When he let the 5 go, however, Holzman did not allude to any of this. He listed only three complaints: 1) the unauthorized use of the Elektra name, logo, and budget in an ad which told people to "Fuck Hudson's," an Ann Arbor record store which refused to carry the album; 2) a statement by guitarist Wayne Kramer in Rolling Stone that he didn't "give a fuck" if retailers who sold the album were busted for obscenity; 3) unspecified "unprofessional conduct," which according to Danny Fields, who now works for the band, means stealing equipment from Elektra's Los Angeles studio. The group has apologized for the ad. Kramer seems like a loving guy, which combined with Rolling Stone's reputation for accuracy inclines me to believe him when he pleads innocent. As for the stealing, Fields says they wouldn't and Holzman doesn't even claim they did. Who knows? The real point, I think, is that all their supposed offenses can be construed as manifestations of a simple political philosophy: "Screw the straights." Holzman doesn't like that, and his decision to believe who he believes is political no matter how he rationalizes.
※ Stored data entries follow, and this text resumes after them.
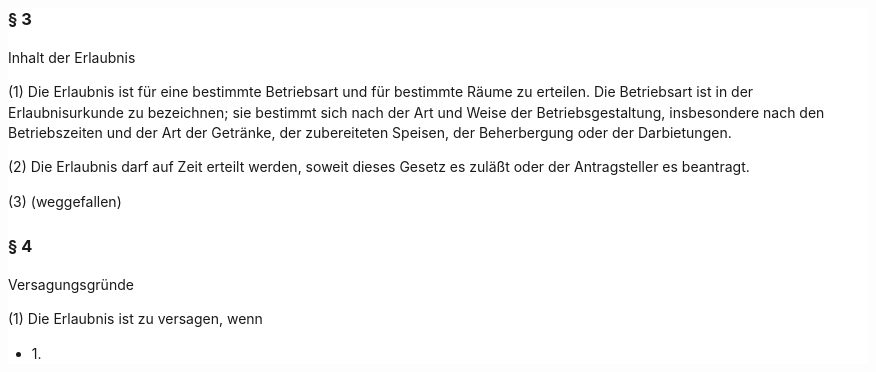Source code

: </div>

</div>

<span id="BJNR004650970BJNE000402377.html"></span>

### § 3  
Inhalt der Erlaubnis

<div>

<div class="jnhtml">

<div>

<div class="jurAbsatz">

(1) Die Erlaubnis ist für eine bestimmte Betriebsart und für bestimmte
Räume zu erteilen. Die Betriebsart ist in der Erlaubnisurkunde zu
bezeichnen; sie bestimmt sich nach der Art und Weise der
Betriebsgestaltung, insbesondere nach den Betriebszeiten und der Art der
Getränke, der zubereiteten Speisen, der Beherbergung oder der
Darbietungen.

</div>

<div class="jurAbsatz">

(2) Die Erlaubnis darf auf Zeit erteilt werden, soweit dieses Gesetz es
zuläßt oder der Antragsteller es beantragt.

</div>

<div class="jurAbsatz">

(3) (weggefallen)

</div>

</div>

</div>

</div>

<span id="BJNR004650970BJNE000503377.html"></span>

### § 4  
Versagungsgründe

<div>

<div class="jnhtml">

<div>

<div class="jurAbsatz">

(1) Die Erlaubnis ist zu versagen, wenn

  - 1\.
    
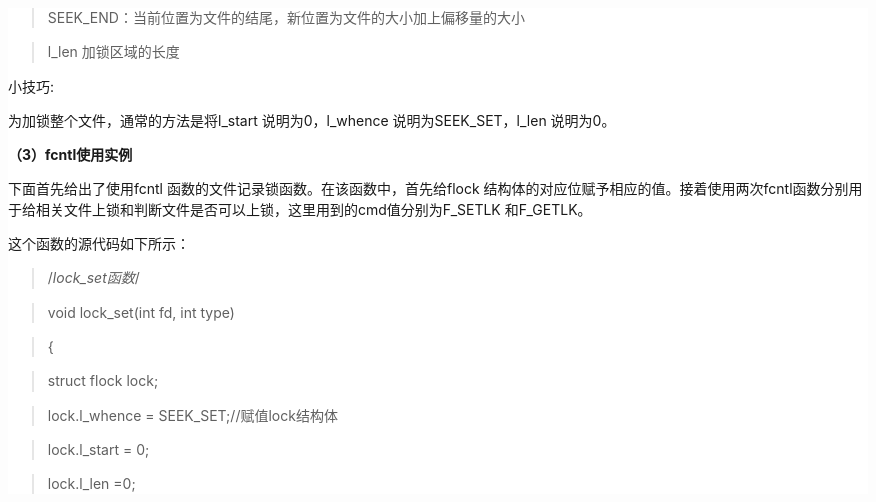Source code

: > SEEK_END：当前位置为文件的结尾，新位置为文件的大小加上偏移量的大小
>

>
>

> l_len 加锁区域的长度
>

小技巧:

为加锁整个文件，通常的方法是将l_start 说明为0，l_whence 说明为SEEK_SET，l_len 说明为0。

**（3）fcntl使用实例**

下面首先给出了使用fcntl 函数的文件记录锁函数。在该函数中，首先给flock 结构体的对应位赋予相应的值。接着使用两次fcntl函数分别用于给相关文件上锁和判断文件是否可以上锁，这里用到的cmd值分别为F_SETLK 和F_GETLK。

这个函数的源代码如下所示：

>

> /*lock_set函数*/
>

>
>

> void lock_set(int fd, int type)
>

>
>

> {
>

>
>

> struct flock lock;
>

>
>

> lock.l_whence = SEEK_SET;//赋值lock结构体
>

>
>

> lock.l_start = 0;
>

>
>

> lock.l_len =0;
>
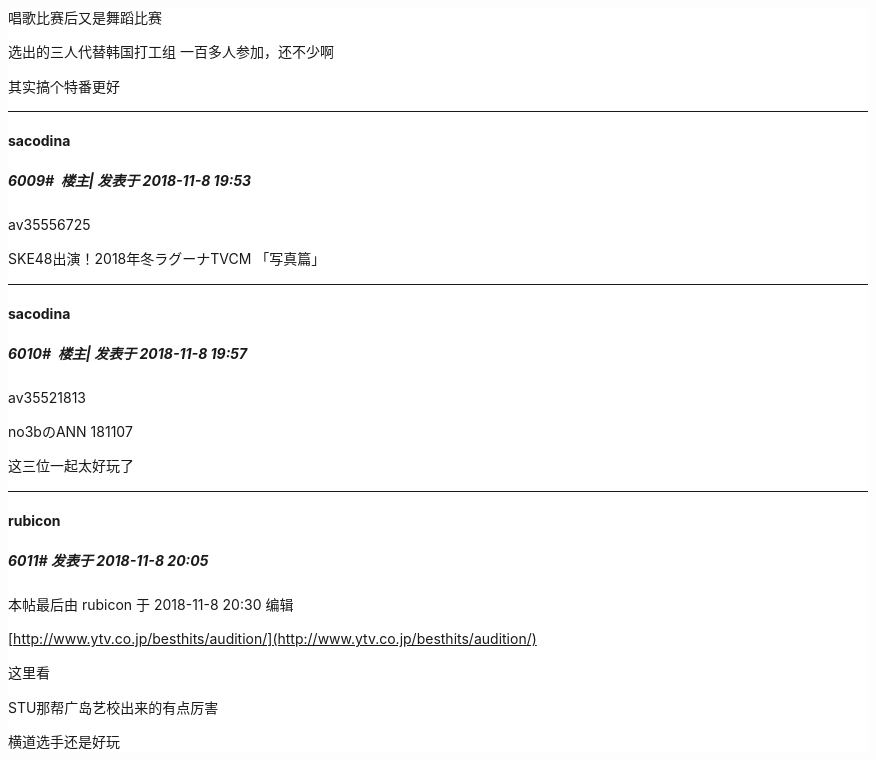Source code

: 唱歌比赛后又是舞蹈比赛

选出的三人代替韩国打工组</blockquote>
一百多人参加，还不少啊

其实搞个特番更好







*****

####  sacodina  
##### 6009#         楼主| 发表于 2018-11-8 19:53




av35556725


SKE48出演！2018年冬ラグーナTVCM 「写真篇」







*****

####  sacodina  
##### 6010#         楼主| 发表于 2018-11-8 19:57




av35521813


no3bのANN 181107


这三位一起太好玩了







*****

####  rubicon  
##### 6011#       发表于 2018-11-8 20:05



 本帖最后由 rubicon 于 2018-11-8 20:30 编辑 

[http://www.ytv.co.jp/besthits/audition/](http://www.ytv.co.jp/besthits/audition/)

这里看

STU那帮广岛艺校出来的有点厉害

横道选手还是好玩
It is sad how much anxiety the continual use of the word "revolution" by a rock group arouses, even among people with long hair. From the Jac Holzman-John Lennon-Jann Wenner-Lucien Truscott side, where most of the core rock audience can be found, this anxiety is compounded of varying proportions of avarice, fear, sensible skepticism, and pure, overflowing agape. (In Allen Ginsberg, agape predominates; in the Bee Gees, say, I suspect it is just the opposite.) For reasons I like to think are mostly skepticism--aborted revolutions endanger the mother, too, and in this case the mother is not the whole society but the alternative culture--I share some of that anxiety myself. But I am sure the 5 can do more good than harm, and I think it is ugly to want to stop them. That applies on the other side to those leftists who claim the 5 are counter-revolutionary because they have signed with a record company and don't give away their lucre. (I don't have the books in front of me, but I doubt that the group has made much money yet--overhead is so high that only top groups get very rich. Some radicals reserve all their concupiscence for matters of finance.) Puritanism and ressentiment are not going to change the fact that the means of reaching people are in the hands of your enemy. It may be that filtering your message through the corporations inevitably perverts it. But it may also be that unless a portion of the system itself can be coopted, the message will never get out at all.

Anxiety on the part of the so-called honkies--policemen, accountants, and other lost--is more justifiable. No matter where the cultural revolution comes from it is always tinged with elitism--anyone who doesn't want his head changed is left out. I'm more or less with the 5, but I also respect the caution of my relatives in Queens who'll be happy just to retire the Excedrin bottle. I wonder, too, whether all that cult-revolt will liberate the other half of the race.

None of this anxiety and business hassling has stopped the 5; in fact, they have regrouped spectacularly. There is a new contract with Atlantic Records, an excellent sales label with special expertise (best for a long time, now second only to Buddah) at selling singles. The 5 really want a hit single, which is encouraging politically; it means they want to extend their revolution beyond the FM band of your portable Sony. Even if you call it professional ambition, it is that willingness to dabble in business, to risk success, that elevates the 5 above the often misanthropic "armed love" of much of the cult-revolt faction. They may be violent, but they like people. Rob Tyner is almost as good a performer as Ed Sanders in much the same mold, only unlike Sanders his relationship to rock is natural, so he never camps. And the music itself moved as much as I remembered, better--because I could see it, I guess--than the record.

While Kramer repaired a guitar string, Tyner rapped. "Some people call us a revolutionary hype, but that's okay. We're proud of it." Someone began to vamp on "At the Hop" and soon the band was singing: "We're a hype, we're a hype, we're a hype, we're a hype, we're a hype."

If it's a good hype, what's wrong with that?